## Work required:
The string "middle" appears in some lines of the entries that follow; copy each such line.

(Pose estimation data)
....

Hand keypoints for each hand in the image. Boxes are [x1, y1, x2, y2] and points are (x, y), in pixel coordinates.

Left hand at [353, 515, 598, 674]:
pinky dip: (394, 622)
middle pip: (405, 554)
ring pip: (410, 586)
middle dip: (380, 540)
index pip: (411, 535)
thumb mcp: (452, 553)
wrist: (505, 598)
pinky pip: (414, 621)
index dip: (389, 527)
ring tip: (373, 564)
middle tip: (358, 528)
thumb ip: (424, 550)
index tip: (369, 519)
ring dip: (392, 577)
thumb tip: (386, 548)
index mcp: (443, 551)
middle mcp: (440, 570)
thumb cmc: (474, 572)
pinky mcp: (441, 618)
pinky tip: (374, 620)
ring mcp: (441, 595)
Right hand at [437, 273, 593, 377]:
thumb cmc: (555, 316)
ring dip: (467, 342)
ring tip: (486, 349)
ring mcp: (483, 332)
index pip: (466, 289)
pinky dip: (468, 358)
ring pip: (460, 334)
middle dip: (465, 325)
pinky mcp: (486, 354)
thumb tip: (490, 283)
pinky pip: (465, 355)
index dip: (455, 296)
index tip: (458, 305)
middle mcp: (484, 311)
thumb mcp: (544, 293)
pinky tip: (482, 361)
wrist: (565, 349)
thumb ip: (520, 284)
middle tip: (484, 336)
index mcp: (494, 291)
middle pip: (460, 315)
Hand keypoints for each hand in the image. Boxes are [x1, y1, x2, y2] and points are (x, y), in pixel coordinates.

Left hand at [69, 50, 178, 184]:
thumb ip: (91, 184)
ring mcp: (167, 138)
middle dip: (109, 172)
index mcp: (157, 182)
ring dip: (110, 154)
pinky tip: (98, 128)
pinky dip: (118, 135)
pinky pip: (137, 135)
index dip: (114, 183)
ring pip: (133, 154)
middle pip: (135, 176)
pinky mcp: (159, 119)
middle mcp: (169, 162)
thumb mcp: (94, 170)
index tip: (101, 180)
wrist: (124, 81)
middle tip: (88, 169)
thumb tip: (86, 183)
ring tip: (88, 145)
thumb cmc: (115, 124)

....

## Solution to the exercise:
middle pip: (405, 554)
middle dip: (380, 540)
middle tip: (358, 528)
middle mcp: (440, 570)
middle dip: (465, 325)
middle mcp: (484, 311)
middle tip: (484, 336)
middle pip: (460, 315)
middle dip: (109, 172)
middle pip: (135, 176)
middle mcp: (169, 162)
middle tip: (88, 169)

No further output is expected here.